## WHAT IS BEING ASKED:
Return every record below exactly; leave out the images.
DATA FOR REVIEW Block Start
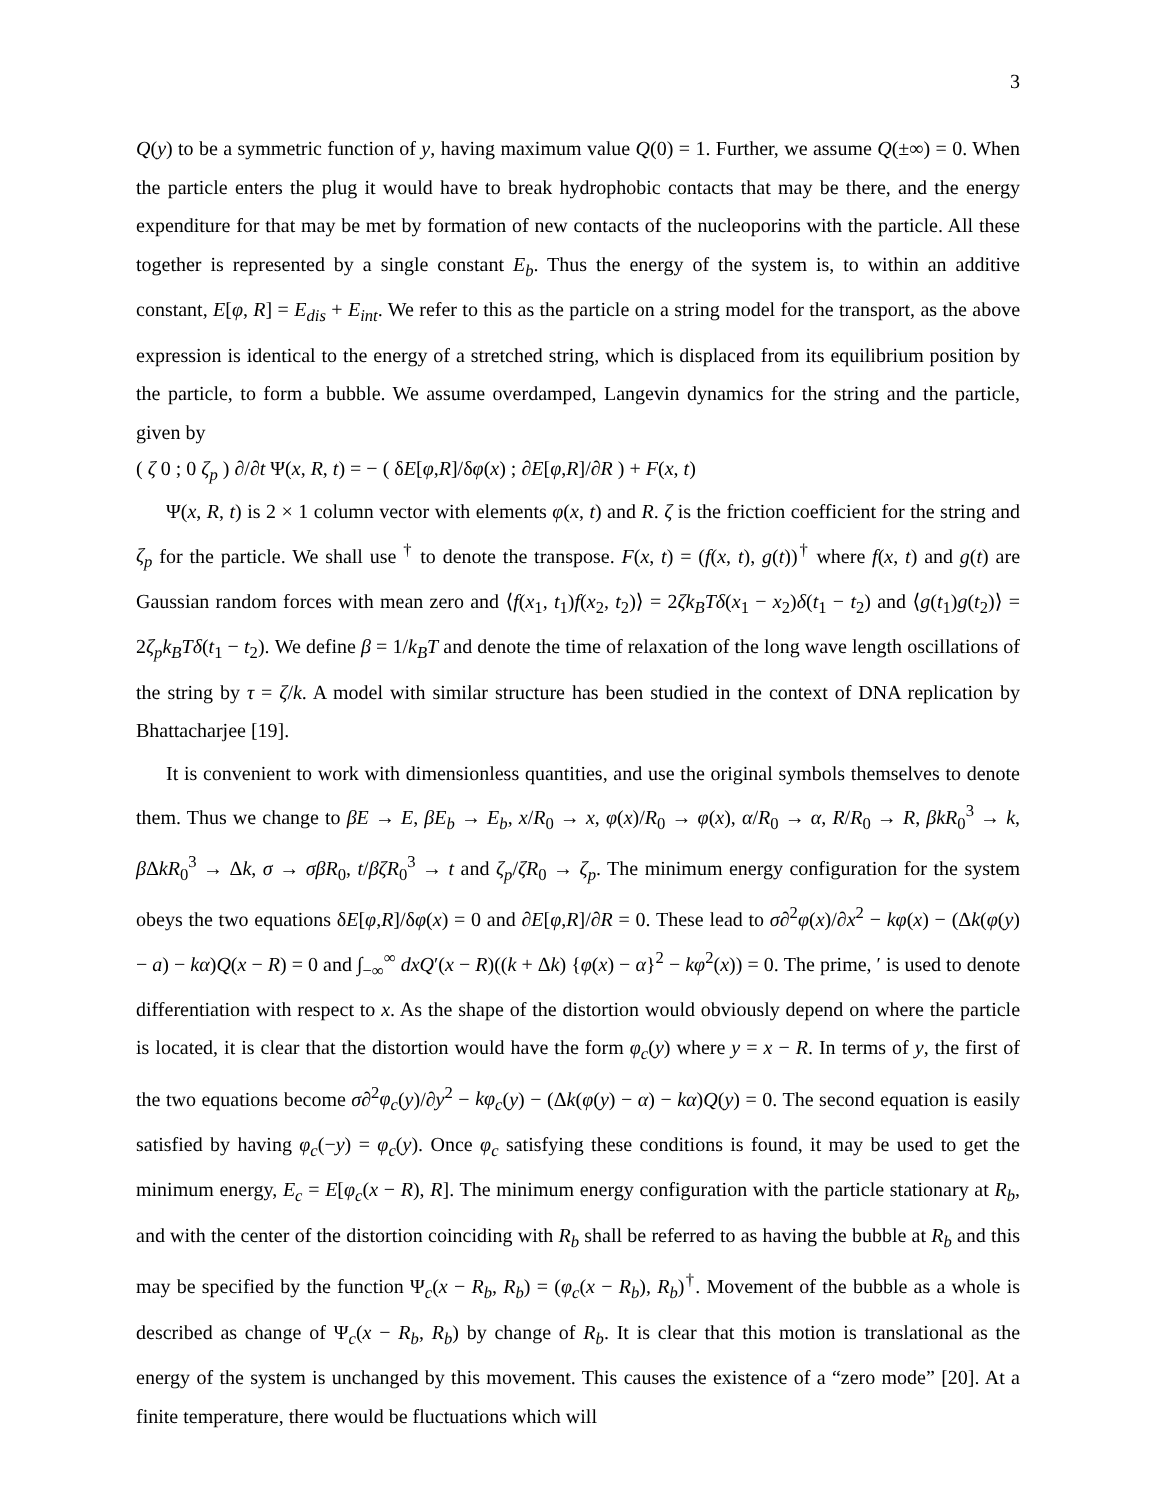3
Q(y) to be a symmetric function of y, having maximum value Q(0) = 1. Further, we assume Q(±∞) = 0. When the particle enters the plug it would have to break hydrophobic contacts that may be there, and the energy expenditure for that may be met by formation of new contacts of the nucleoporins with the particle. All these together is represented by a single constant E<sub>b</sub>. Thus the energy of the system is, to within an additive constant, E[φ, R] = E<sub>dis</sub> + E<sub>int</sub>. We refer to this as the particle on a string model for the transport, as the above expression is identical to the energy of a stretched string, which is displaced from its equilibrium position by the particle, to form a bubble. We assume overdamped, Langevin dynamics for the string and the particle, given by
( ζ 0 ; 0 ζ<sub>p</sub> ) ∂/∂t Ψ(x, R, t) = − ( δE[φ,R]/δφ(x) ; ∂E[φ,R]/∂R ) + F(x, t)
Ψ(x, R, t) is 2 × 1 column vector with elements φ(x, t) and R. ζ is the friction coefficient for the string and ζ<sub>p</sub> for the particle. We shall use <sup>†</sup> to denote the transpose. F(x, t) = (f(x, t), g(t))<sup>†</sup> where f(x, t) and g(t) are Gaussian random forces with mean zero and ⟨f(x<sub>1</sub>, t<sub>1</sub>)f(x<sub>2</sub>, t<sub>2</sub>)⟩ = 2ζk<sub>B</sub>Tδ(x<sub>1</sub> − x<sub>2</sub>)δ(t<sub>1</sub> − t<sub>2</sub>) and ⟨g(t<sub>1</sub>)g(t<sub>2</sub>)⟩ = 2ζ<sub>p</sub>k<sub>B</sub>Tδ(t<sub>1</sub> − t<sub>2</sub>). We define β = 1/k<sub>B</sub>T and denote the time of relaxation of the long wave length oscillations of the string by τ = ζ/k. A model with similar structure has been studied in the context of DNA replication by Bhattacharjee [19].
It is convenient to work with dimensionless quantities, and use the original symbols themselves to denote them. Thus we change to βE → E, βE<sub>b</sub> → E<sub>b</sub>, x/R<sub>0</sub> → x, φ(x)/R<sub>0</sub> → φ(x), α/R<sub>0</sub> → α, R/R<sub>0</sub> → R, βkR<sub>0</sub><sup>3</sup> → k, β ΔkR<sub>0</sub><sup>3</sup> → Δk, σ → σβR<sub>0</sub>, t/βζR<sub>0</sub><sup>3</sup> → t and ζ<sub>p</sub>/ζR<sub>0</sub> → ζ<sub>p</sub>. The minimum energy configuration for the system obeys the two equations δE[φ,R]/δφ(x) = 0 and ∂E[φ,R]/∂R = 0. These lead to σ∂<sup>2</sup>φ(x)/∂x<sup>2</sup> − kφ(x) − (Δk(φ(y) − a) − kα)Q(x − R) = 0 and ∫<sub>−∞</sub><sup>∞</sup> dxQ′(x − R)((k + Δk) {φ(x) − α}<sup>2</sup> − kφ<sup>2</sup>(x)) = 0. The prime, ′ is used to denote differentiation with respect to x. As the shape of the distortion would obviously depend on where the particle is located, it is clear that the distortion would have the form φ<sub>c</sub>(y) where y = x − R. In terms of y, the first of the two equations become σ∂<sup>2</sup>φ<sub>c</sub>(y)/∂y<sup>2</sup> − kφ<sub>c</sub>(y) − (Δk(φ(y) − α) − kα)Q(y) = 0. The second equation is easily satisfied by having φ<sub>c</sub>(−y) = φ<sub>c</sub>(y). Once φ<sub>c</sub> satisfying these conditions is found, it may be used to get the minimum energy, E<sub>c</sub> = E[φ<sub>c</sub>(x − R), R]. The minimum energy configuration with the particle stationary at R<sub>b</sub>, and with the center of the distortion coinciding with R<sub>b</sub> shall be referred to as having the bubble at R<sub>b</sub> and this may be specified by the function Ψ<sub>c</sub>(x − R<sub>b</sub>, R<sub>b</sub>) = (φ<sub>c</sub>(x − R<sub>b</sub>), R<sub>b</sub>)<sup>†</sup>. Movement of the bubble as a whole is described as change of Ψ<sub>c</sub>(x − R<sub>b</sub>, R<sub>b</sub>) by change of R<sub>b</sub>. It is clear that this motion is translational as the energy of the system is unchanged by this movement. This causes the existence of a “zero mode” [20]. At a finite temperature, there would be fluctuations which will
DATA FOR REVIEW Block End
## SOLUTION FOR THIS EXERCISE:
3
Q(y) to be a symmetric function of y, having maximum value Q(0) = 1. Further, we assume Q(±∞) = 0. When the particle enters the plug it would have to break hydrophobic contacts that may be there, and the energy expenditure for that may be met by formation of new contacts of the nucleoporins with the particle. All these together is represented by a single constant E<sub>b</sub>. Thus the energy of the system is, to within an additive constant, E[φ, R] = E<sub>dis</sub> + E<sub>int</sub>. We refer to this as the particle on a string model for the transport, as the above expression is identical to the energy of a stretched string, which is displaced from its equilibrium position by the particle, to form a bubble. We assume overdamped, Langevin dynamics for the string and the particle, given by
( ζ 0 ; 0 ζ<sub>p</sub> ) ∂/∂t Ψ(x, R, t) = − ( δE[φ,R]/δφ(x) ; ∂E[φ,R]/∂R ) + F(x, t)
Ψ(x, R, t) is 2 × 1 column vector with elements φ(x, t) and R. ζ is the friction coefficient for the string and ζ<sub>p</sub> for the particle. We shall use <sup>†</sup> to denote the transpose. F(x, t) = (f(x, t), g(t))<sup>†</sup> where f(x, t) and g(t) are Gaussian random forces with mean zero and ⟨f(x<sub>1</sub>, t<sub>1</sub>)f(x<sub>2</sub>, t<sub>2</sub>)⟩ = 2ζk<sub>B</sub>Tδ(x<sub>1</sub> − x<sub>2</sub>)δ(t<sub>1</sub> − t<sub>2</sub>) and ⟨g(t<sub>1</sub>)g(t<sub>2</sub>)⟩ = 2ζ<sub>p</sub>k<sub>B</sub>Tδ(t<sub>1</sub> − t<sub>2</sub>). We define β = 1/k<sub>B</sub>T and denote the time of relaxation of the long wave length oscillations of the string by τ = ζ/k. A model with similar structure has been studied in the context of DNA replication by Bhattacharjee [19].
It is convenient to work with dimensionless quantities, and use the original symbols themselves to denote them. Thus we change to βE → E, βE<sub>b</sub> → E<sub>b</sub>, x/R<sub>0</sub> → x, φ(x)/R<sub>0</sub> → φ(x), α/R<sub>0</sub> → α, R/R<sub>0</sub> → R, βkR<sub>0</sub><sup>3</sup> → k, β ΔkR<sub>0</sub><sup>3</sup> → Δk, σ → σβR<sub>0</sub>, t/βζR<sub>0</sub><sup>3</sup> → t and ζ<sub>p</sub>/ζR<sub>0</sub> → ζ<sub>p</sub>. The minimum energy configuration for the system obeys the two equations δE[φ,R]/δφ(x) = 0 and ∂E[φ,R]/∂R = 0. These lead to σ∂<sup>2</sup>φ(x)/∂x<sup>2</sup> − kφ(x) − (Δk(φ(y) − a) − kα)Q(x − R) = 0 and ∫<sub>−∞</sub><sup>∞</sup> dxQ′(x − R)((k + Δk) {φ(x) − α}<sup>2</sup> − kφ<sup>2</sup>(x)) = 0. The prime, ′ is used to denote differentiation with respect to x. As the shape of the distortion would obviously depend on where the particle is located, it is clear that the distortion would have the form φ<sub>c</sub>(y) where y = x − R. In terms of y, the first of the two equations become σ∂<sup>2</sup>φ<sub>c</sub>(y)/∂y<sup>2</sup> − kφ<sub>c</sub>(y) − (Δk(φ(y) − α) − kα)Q(y) = 0. The second equation is easily satisfied by having φ<sub>c</sub>(−y) = φ<sub>c</sub>(y). Once φ<sub>c</sub> satisfying these conditions is found, it may be used to get the minimum energy, E<sub>c</sub> = E[φ<sub>c</sub>(x − R), R]. The minimum energy configuration with the particle stationary at R<sub>b</sub>, and with the center of the distortion coinciding with R<sub>b</sub> shall be referred to as having the bubble at R<sub>b</sub> and this may be specified by the function Ψ<sub>c</sub>(x − R<sub>b</sub>, R<sub>b</sub>) = (φ<sub>c</sub>(x − R<sub>b</sub>), R<sub>b</sub>)<sup>†</sup>. Movement of the bubble as a whole is described as change of Ψ<sub>c</sub>(x − R<sub>b</sub>, R<sub>b</sub>) by change of R<sub>b</sub>. It is clear that this motion is translational as the energy of the system is unchanged by this movement. This causes the existence of a “zero mode” [20]. At a finite temperature, there would be fluctuations which will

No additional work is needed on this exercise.